According to Burning Glass, there were ~50K job postings in the last 12 months requiring R as a skill. Some of the functional job titles requiring this skill are Business Intelligence Analyst, Operations Research Analyst, Management Analyst, and Market Research Analyst. If your work involves data analysis, modeling, or visualization, R is a powerful skill to add to your portfolio.

While there are generally no specific prerequisites for beginner-level R courses, programming language basics is one of the key topics you typically need to know before you start to learn R programming language. It can also help if you have a solid understanding of math and statistics before beginning R courses. Introductory-level data visualization skills, such as understanding how plots and graphs work, can also be helpful when learning the R programming language. Additionally, analytical and critical thinking skills can be helpful when you’re starting to study R.

People who are highly analytical and curious are typically best suited for roles in R. People who enjoy statistics and using statistical models to solve problems can also be well suited to roles in R. Those who have an affinity for using computer technology and machine learning can potentially be well suited to learning this programming language. People who enjoy highly detailed tasks and who have strong problem-solving skills are typically well suited for R roles. Additionally, people who work in fields like lean manufacturing, public health, and finance can be well suited for roles in R.

Some common career paths for people in R include machine learning engineers, data scientists, data miners, data engineers, and statisticians. These fall under the category of computer programming jobs, which according to the Bureau of Labor Statistics pay a higher than average wage. These types of computer programming jobs typically require a bachelor’s degree. Competition can be stiff for these jobs, though, due to the influx of workers in the field as a result of global trade.

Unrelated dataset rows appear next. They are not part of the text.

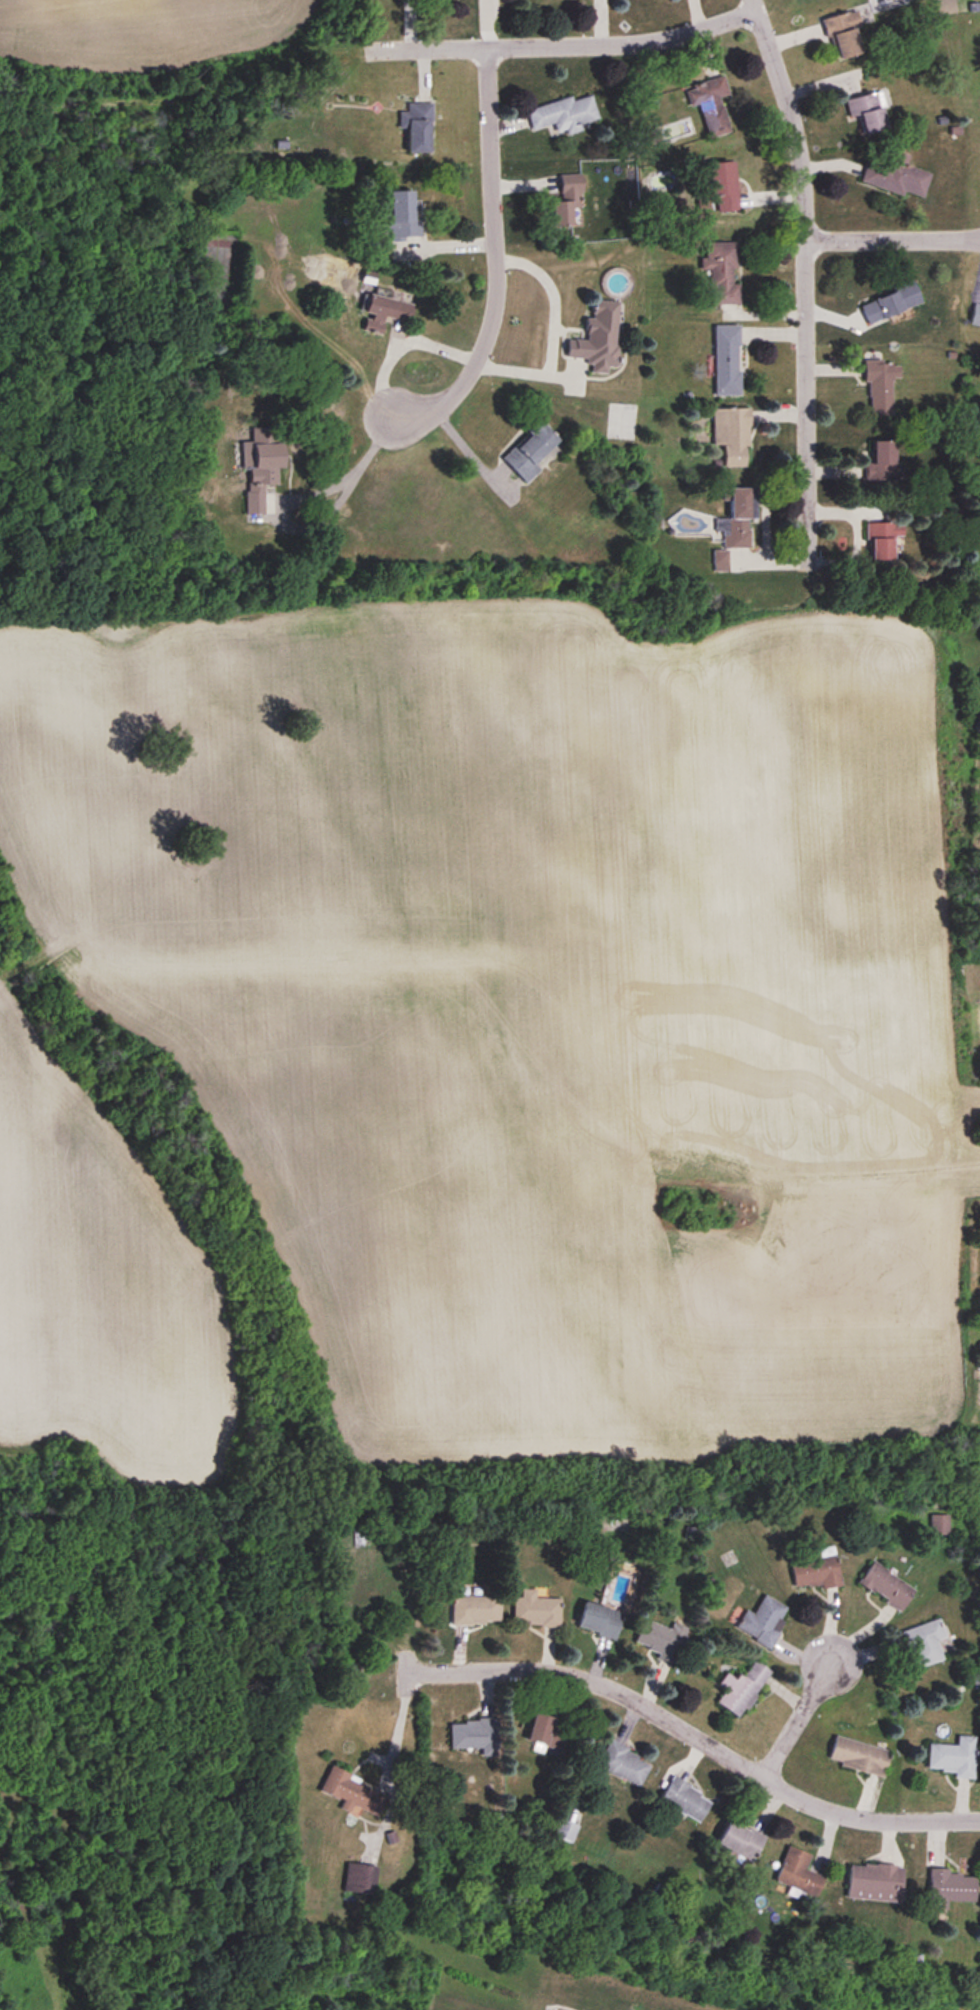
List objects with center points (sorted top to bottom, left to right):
building: (845, 34)
road: (549, 44)
building: (710, 105)
building: (869, 112)
building: (563, 115)
building: (418, 127)
building: (897, 177)
building: (723, 185)
building: (568, 201)
building: (401, 217)
road: (893, 238)
road: (494, 261)
building: (722, 272)
road: (805, 284)
building: (891, 303)
building: (386, 314)
building: (976, 316)
road: (554, 328)
building: (599, 339)
building: (727, 360)
building: (881, 386)
building: (732, 435)
road: (471, 450)
building: (529, 450)
building: (884, 461)
building: (261, 466)
road: (347, 487)
building: (738, 520)
building: (882, 541)
building: (720, 561)
building: (939, 1524)
building: (817, 1571)
building: (887, 1585)
building: (536, 1610)
building: (476, 1611)
building: (600, 1620)
building: (763, 1621)
building: (661, 1639)
building: (925, 1643)
building: (742, 1688)
road: (798, 1721)
road: (398, 1725)
building: (547, 1732)
building: (475, 1736)
road: (702, 1740)
building: (584, 1748)
building: (859, 1756)
building: (955, 1757)
building: (624, 1764)
building: (353, 1794)
building: (685, 1800)
building: (741, 1840)
building: (798, 1872)
building: (359, 1880)
building: (874, 1882)
building: (950, 1889)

Mathematics, statistics, and AI are topics you could study that are related to R. Data visualization is another related topic, along with probability and the broader field of data science. You could study the related topics of data structure, data analysis, and data type as part of your R studies. Data manipulation and data cleansing are related topics that you could study, and you could also study GitHub and regular expression (REGEX).

This FAQ content has been made available for informational purposes only. Learners are advised to conduct additional research to ensure that courses and other credentials pursued meet their personal, professional, and financial goals.